Almost Famous – Vogue Magazine

People Are Talking About Easy Street

In Almost Famous, Cameron Crowe revisits his gonzo youth – the early ’70s, on the road as a rock-critic boy in the band.

If Cameron Crowe weren’t so likeable, he’d be very easy to hate. At sixteen, he was a staff writer at Rolling Stone, traveling with bands like Yes and the Eagles. By 25, he’d scripted the landmark teen comedy Fast Times at Ridgemont High. Now 43, he’s happily married to ex-Heart rocker Nancy Wilson, hangs out with Tom Cruise, and is following his smash hit Jerry Maguire with the hugely touted Almost Famous, which opens this month. Based on Crowe’s early days covering the concert circuit, it’s the most personal film he’s ever done, a fact he finds slightly unnerving.

“I spent a long time looking for reasons not to do this movie,” he says over sandwiches at the Fox studio  cafe in Los Angeles. “It was, like, did I really want to make a movie about me and my family and the music and all that stuff?”

Set in 1973, the movie tells the story of William (newcomer Patrick Fugit), a big-eyed teen whose rookie assignment for Rolling Stone puts him on the tour bus with Stillwater, an almost famous band with a charismatic guitarist played by Billy Crudup. (The part was originally written for Brad Pitt.) Along the way, William must juggle the radically different claims made upon him by his mother (Frances McDormand), his gonzo mentor (Philip Seymour Hoffman), and a seventeen-year-old groupie played by Kate Hudson (“She’s going to be a huge star,” Crowe says). Darker and more complex than the filmmaker’s earlier work, Almost Famous is about the cost of growing up, the ambiguous relationship of reporters to their subjects, and the gap between public myth and private truth.

The last is a theme that Crowe knows firsthand. Sure, he was writer for Playboy before he was old enough to buy it, but by the time he was 20, his career was already starting to slip. “I had burned out at a young age, and Rolling Stone was moving me out of the assignments I wanted to do. I was no longer the youngest, prettiest girl on the block. And it scared the shit out of me. I was like, ‘I’m Britney, so why did they give Christina that part?'”

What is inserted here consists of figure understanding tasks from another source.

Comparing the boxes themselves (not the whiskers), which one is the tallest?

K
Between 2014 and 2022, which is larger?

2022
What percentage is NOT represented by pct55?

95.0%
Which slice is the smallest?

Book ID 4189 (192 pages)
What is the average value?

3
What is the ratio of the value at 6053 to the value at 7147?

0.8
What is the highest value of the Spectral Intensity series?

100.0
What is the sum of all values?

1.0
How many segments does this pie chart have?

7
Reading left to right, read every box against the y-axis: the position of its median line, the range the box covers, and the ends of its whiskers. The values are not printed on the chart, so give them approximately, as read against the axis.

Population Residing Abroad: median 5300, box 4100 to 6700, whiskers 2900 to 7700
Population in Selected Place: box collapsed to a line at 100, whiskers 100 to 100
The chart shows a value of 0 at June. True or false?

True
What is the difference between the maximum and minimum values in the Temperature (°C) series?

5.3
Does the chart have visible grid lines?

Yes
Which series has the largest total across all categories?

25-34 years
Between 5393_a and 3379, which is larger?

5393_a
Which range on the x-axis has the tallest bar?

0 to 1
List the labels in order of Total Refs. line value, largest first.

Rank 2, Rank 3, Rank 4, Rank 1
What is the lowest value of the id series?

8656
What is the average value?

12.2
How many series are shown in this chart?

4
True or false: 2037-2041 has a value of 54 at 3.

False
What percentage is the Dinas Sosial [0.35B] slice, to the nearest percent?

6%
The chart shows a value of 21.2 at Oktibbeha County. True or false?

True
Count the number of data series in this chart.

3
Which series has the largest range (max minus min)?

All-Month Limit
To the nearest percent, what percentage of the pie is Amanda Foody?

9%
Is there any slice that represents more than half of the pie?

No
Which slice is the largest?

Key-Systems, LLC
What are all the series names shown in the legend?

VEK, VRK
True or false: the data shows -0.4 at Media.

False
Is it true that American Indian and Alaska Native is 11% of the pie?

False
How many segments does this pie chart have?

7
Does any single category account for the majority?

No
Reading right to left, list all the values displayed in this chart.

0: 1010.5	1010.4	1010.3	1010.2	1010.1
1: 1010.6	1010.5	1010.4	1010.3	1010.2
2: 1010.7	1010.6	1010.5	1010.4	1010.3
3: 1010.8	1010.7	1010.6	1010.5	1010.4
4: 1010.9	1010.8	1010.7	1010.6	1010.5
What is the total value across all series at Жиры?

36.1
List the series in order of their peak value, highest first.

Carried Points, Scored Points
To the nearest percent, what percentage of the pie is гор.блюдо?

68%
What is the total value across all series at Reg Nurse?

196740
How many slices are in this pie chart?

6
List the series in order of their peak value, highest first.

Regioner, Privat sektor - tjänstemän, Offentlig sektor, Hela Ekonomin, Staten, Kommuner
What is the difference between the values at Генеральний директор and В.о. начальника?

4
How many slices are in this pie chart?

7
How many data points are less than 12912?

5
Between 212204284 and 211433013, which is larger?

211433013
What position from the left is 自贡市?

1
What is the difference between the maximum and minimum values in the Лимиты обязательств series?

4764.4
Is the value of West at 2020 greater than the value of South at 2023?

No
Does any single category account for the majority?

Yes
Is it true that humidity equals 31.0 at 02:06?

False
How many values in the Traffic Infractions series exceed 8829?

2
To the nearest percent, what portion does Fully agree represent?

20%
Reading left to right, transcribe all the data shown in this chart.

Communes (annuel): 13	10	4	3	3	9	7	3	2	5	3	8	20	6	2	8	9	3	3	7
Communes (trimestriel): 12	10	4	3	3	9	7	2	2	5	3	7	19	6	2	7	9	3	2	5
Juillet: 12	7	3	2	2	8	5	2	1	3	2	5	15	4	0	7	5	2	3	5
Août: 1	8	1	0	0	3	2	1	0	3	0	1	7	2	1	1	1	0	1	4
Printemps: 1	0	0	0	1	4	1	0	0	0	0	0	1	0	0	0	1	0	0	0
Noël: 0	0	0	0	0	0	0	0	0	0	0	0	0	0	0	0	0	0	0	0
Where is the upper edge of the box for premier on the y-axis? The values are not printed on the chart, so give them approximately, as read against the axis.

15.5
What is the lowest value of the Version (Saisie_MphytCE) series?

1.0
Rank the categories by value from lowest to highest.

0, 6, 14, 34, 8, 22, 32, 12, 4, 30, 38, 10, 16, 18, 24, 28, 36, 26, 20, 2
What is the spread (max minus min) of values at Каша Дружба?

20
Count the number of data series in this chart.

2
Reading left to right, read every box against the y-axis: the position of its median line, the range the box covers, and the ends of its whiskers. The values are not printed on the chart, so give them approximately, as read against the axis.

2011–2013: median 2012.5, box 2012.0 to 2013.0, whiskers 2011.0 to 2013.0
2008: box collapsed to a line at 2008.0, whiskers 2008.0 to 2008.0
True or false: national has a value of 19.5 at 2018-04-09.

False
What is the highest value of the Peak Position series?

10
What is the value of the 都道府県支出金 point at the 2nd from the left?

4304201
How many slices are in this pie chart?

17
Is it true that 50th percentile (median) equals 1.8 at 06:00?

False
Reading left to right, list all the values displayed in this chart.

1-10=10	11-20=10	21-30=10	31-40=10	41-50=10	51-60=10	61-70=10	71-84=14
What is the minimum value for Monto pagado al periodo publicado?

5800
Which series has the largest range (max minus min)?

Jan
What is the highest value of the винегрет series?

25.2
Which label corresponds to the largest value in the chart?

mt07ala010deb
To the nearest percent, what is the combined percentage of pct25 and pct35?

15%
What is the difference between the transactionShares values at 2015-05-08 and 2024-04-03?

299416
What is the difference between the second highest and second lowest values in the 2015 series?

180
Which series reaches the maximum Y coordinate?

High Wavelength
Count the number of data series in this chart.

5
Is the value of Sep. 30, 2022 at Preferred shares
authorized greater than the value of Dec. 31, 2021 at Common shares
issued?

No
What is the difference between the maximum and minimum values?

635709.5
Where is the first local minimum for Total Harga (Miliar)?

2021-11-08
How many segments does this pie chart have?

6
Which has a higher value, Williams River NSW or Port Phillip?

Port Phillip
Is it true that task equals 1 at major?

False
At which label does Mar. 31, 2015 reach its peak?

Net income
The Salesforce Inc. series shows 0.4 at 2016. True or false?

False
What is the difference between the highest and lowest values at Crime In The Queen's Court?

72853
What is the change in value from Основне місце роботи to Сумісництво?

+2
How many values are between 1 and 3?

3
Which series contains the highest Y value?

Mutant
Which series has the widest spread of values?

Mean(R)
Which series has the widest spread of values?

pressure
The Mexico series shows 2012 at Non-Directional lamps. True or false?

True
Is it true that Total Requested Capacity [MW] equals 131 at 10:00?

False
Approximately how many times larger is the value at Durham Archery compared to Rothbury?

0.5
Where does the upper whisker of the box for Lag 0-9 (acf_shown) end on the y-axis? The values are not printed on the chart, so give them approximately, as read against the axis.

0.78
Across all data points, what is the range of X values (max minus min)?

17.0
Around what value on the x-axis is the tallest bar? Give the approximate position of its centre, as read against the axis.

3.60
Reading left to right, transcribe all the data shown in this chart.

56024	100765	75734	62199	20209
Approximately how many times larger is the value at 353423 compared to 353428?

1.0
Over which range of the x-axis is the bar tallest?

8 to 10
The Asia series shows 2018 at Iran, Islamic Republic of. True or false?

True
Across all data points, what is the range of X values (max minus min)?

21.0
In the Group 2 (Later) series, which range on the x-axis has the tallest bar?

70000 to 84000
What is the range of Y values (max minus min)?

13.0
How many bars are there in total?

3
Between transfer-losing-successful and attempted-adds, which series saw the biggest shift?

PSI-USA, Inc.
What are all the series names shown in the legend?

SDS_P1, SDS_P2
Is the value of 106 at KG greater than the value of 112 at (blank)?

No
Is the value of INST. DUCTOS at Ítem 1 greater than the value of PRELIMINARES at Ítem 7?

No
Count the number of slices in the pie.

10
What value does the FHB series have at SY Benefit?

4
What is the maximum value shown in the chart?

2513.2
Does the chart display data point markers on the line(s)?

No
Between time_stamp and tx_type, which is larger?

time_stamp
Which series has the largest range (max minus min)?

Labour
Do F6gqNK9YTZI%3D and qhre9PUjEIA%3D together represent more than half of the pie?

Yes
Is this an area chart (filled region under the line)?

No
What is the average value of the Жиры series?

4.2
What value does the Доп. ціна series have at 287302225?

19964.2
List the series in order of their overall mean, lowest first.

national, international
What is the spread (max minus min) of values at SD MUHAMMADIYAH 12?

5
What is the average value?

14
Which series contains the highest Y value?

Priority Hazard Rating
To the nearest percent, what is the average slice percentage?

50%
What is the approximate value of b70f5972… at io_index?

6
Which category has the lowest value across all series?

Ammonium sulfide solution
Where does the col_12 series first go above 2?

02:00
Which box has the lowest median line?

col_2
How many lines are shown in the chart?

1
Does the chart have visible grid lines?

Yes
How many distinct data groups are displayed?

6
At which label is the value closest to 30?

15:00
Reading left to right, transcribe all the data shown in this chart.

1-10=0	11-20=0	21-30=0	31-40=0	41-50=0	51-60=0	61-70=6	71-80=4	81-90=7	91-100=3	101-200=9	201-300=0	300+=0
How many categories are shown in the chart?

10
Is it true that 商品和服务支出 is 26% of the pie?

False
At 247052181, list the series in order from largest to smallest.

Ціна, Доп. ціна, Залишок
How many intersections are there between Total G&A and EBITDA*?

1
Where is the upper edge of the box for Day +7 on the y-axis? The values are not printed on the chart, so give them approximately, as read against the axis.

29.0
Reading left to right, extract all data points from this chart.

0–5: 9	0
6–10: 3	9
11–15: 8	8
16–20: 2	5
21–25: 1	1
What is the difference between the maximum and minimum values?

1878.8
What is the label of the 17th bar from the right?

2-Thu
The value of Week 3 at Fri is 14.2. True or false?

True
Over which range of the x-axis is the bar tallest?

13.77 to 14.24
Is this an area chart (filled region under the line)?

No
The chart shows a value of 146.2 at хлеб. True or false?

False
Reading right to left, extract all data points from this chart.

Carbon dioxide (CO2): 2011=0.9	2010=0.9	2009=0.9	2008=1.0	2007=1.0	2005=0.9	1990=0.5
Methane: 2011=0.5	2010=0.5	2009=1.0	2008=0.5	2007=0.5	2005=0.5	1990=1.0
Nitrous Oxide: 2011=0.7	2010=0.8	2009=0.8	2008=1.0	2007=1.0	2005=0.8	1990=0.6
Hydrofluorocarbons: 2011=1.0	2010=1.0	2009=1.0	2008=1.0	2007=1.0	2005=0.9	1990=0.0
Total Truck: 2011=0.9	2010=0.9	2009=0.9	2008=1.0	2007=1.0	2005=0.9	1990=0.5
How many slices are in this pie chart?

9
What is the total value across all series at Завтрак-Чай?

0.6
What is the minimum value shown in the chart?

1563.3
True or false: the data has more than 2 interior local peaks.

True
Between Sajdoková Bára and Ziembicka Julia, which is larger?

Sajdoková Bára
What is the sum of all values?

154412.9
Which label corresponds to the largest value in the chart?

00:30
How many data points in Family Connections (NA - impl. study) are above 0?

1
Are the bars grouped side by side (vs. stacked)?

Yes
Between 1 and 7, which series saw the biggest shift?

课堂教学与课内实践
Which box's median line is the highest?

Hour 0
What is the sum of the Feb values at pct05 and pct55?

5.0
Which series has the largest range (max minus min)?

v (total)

Fast Times made Crowe one of Hollywood’s hottest screenwriters, but another seven years would pass before his directorial debut with Say Anything… (1989), a critics’ darling that forever defined John Cusack as a romantic man-child. Even so, it wasn’t until Jerry Maguire that Crowe reached the highest levels of Hollywood mythography. Not only did the movie contain lines that entered the cultural lingo (“You had me at hello”) but it established Renee Zellweger, won Cuba Gooding, Jr., an Oscar, and found a charming new intimacy in Cruise, who performance bears a striking resemblance to Crowe’s own easy manner.

In person, Crowe’s a big-jawed, all-American enthusiast – funny, affable, endlessly gregarious. Unlike most directors, he never plays the genius – he has freely admitted that he didn’t come up with the line “Show me the money” – but bubbles with pop-culture opinions (“Somebody’s got to reinvent Costner”); tells stories about his director play Billy (with whom he collaborated on the book Conversations with Wilder); and can be wheedled into sheepishly recounting the time in Portland, Oregon, when he lost his innocence to three rock groupies.

Despite having made a semiautobiographical film, Crowe guards his privacy. He’s not slick, but he is hermetic. In this, he resembles old-school Hollywood filmmakers who never revealed themselves too cheaply. I suspect he’d be delighted to hear this, for he measures his own filmmaking in classic terms.

“I want to do it as well as movies you see late at night sometimes. Not the crappy ones that make you feel like, OK, I can do this. But the ones where you go, ‘I can’t do this. I cannot do this beautiful gossamer thing where the actors are all in tune and everything’s together, and it all looks effortless.’ I can’t do it yet. But I’m trying.”